I cannot account for my immediate reaction, although my wife, unsurprisingly, was in shock and had only returned home from hospital within the last 6 months herself. The cancer nurse informed us that I was suffering from advanced prostate cancer which had spread to my bones. My treatment for the first 21 days would consist of 1 pill per day and hormone therapy injections. I was supplied with a list of the possible side-effects of hormone therapy and can now sympathise with women going through the menopause! I received the first injection whilst in hospital and subsequent injections have taken place every 3 months at my surgery.

I was advised I would be having 6 sessions of chemotherapy at 3 weekly intervals and would be taking daily steroids. The day before my first session of chemotherapy, my height and weight were measured. I was told that the day before every session, I was to consume 8 additional steroids- I was beginning to rattle!
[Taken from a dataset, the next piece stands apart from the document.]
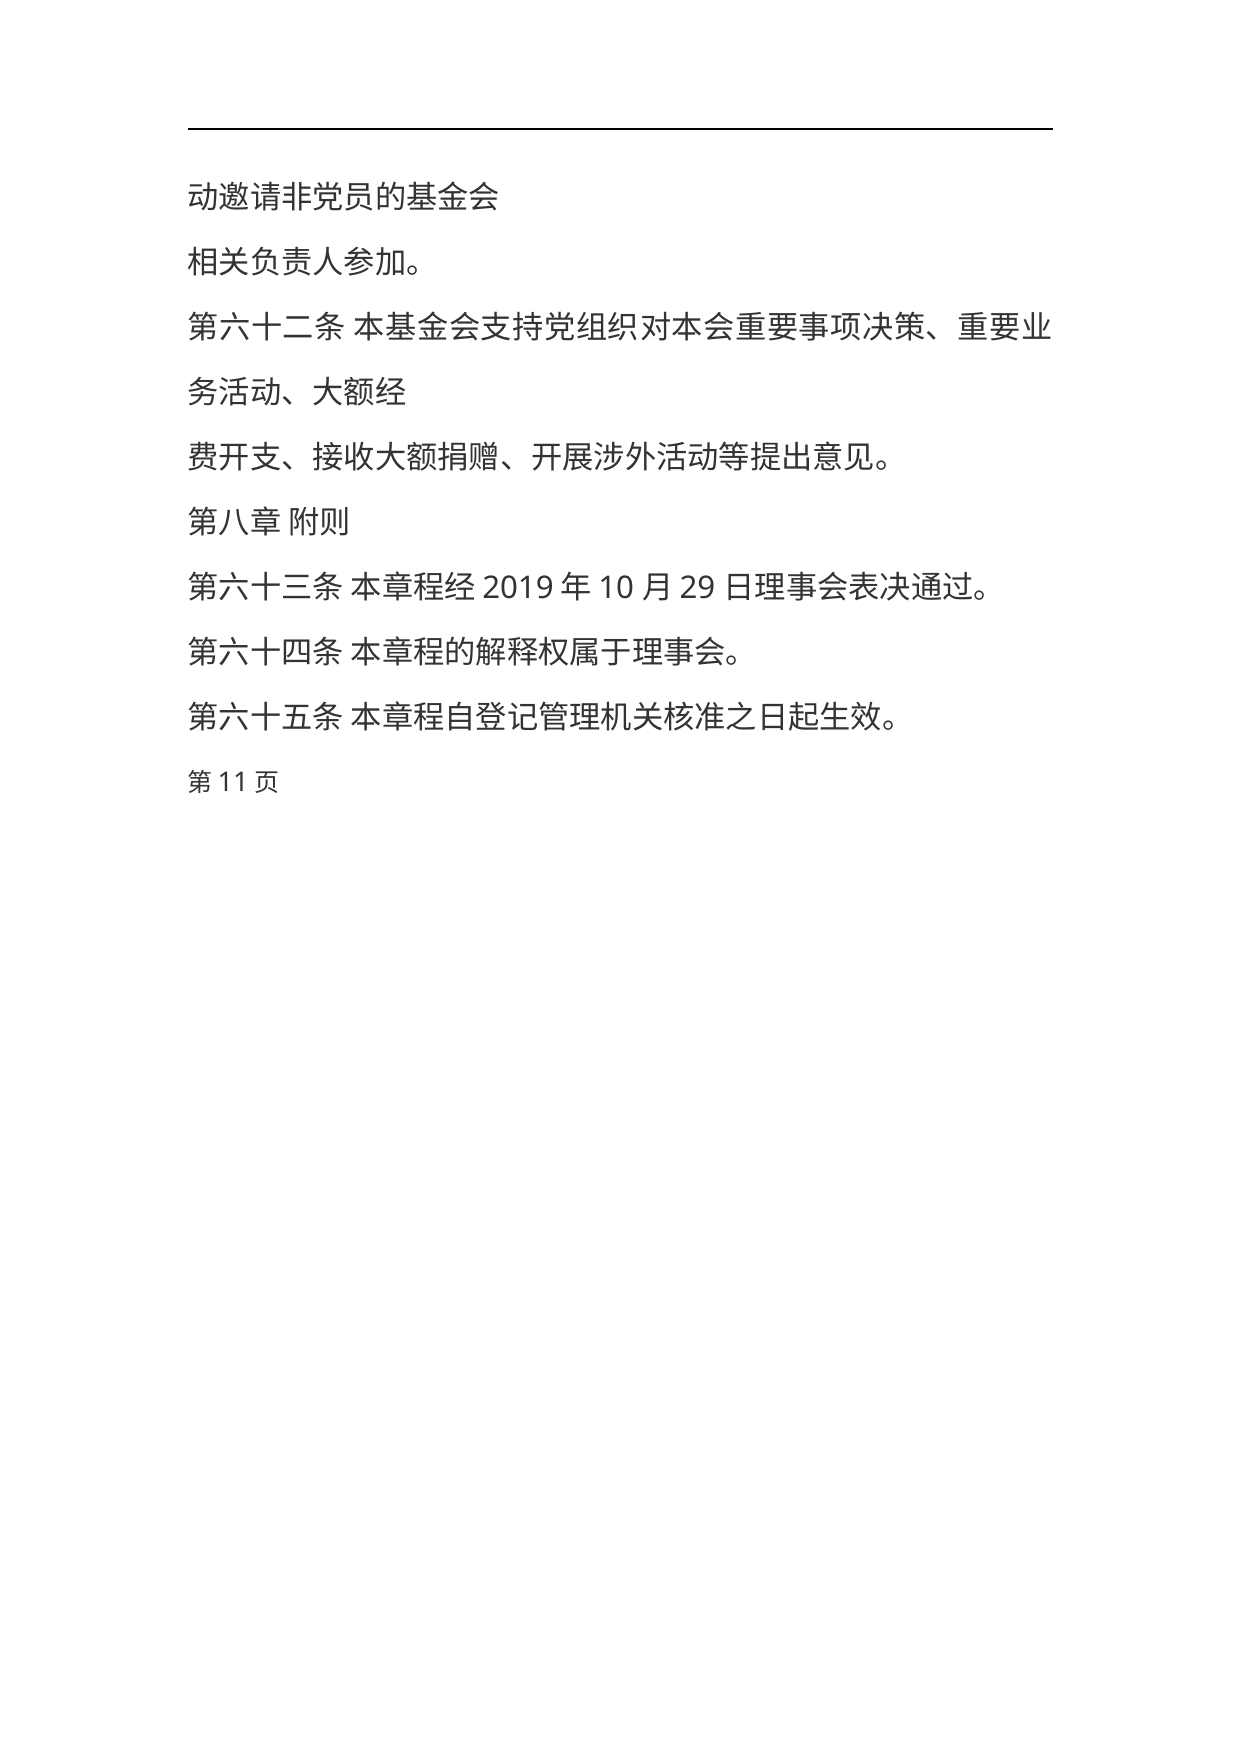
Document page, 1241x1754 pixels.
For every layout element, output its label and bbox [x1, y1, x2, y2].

text [187, 162, 1053, 812]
The first session of chemotherapy wasn’t too traumatic. I had no adverse reactions until session 3 when I noticed that not only was my hair falling out in bundles from my head but rapidly disappearing from other areas of my body- I know, too much information! In my last 3 sessions, I noticed different side-effects, for example: bleeding fingers; pins and needles in my fingers which spread to my toes; and finger nails turning a funny colour. However, thankfully I did not experience nausea. My last session of chemotherapy was in January 2019.

My Situation Today


The pins and needles disappeared from my fingers, replaced by neuropathy, a kind of nerve damage that can cause tingling or numbness, in my toes and feet. My consultant told me this may be permanent so they had no objections to me trying alternative medicine [note to readers: if you wish to try alternative medicine, please ensure that like Neal, you have a conversation with your doctor to ensure that you do it safely]. I have had 6 sessions of acupuncture (on a private basis) and 3 sessions of reflexology (free provided by a local cancer charity). To date the flare ups are not as bad but my balance is a problem.

At the moment my wife, Rosamunde, and I cannot due to our conditions make any long term plans. I have to survive long enough to ensure that she would be self-sufficient and hope that PCR can obtain a cure as soon as possible. I no longer concern myself (as far as possible) with what might happen within the next 3 years and know at the moment, apart from the neuropathy, my physical condition is OK.

In the past, cancers or the big “C” were a taboo subject with exclusive membership. Today they let anybody join, even me! To paraphrase the late American comedian Groucho Marx, “would I want to join a club where they would accept me as a member?” I wish you all a good and long life and hope that you stay as positive as possible.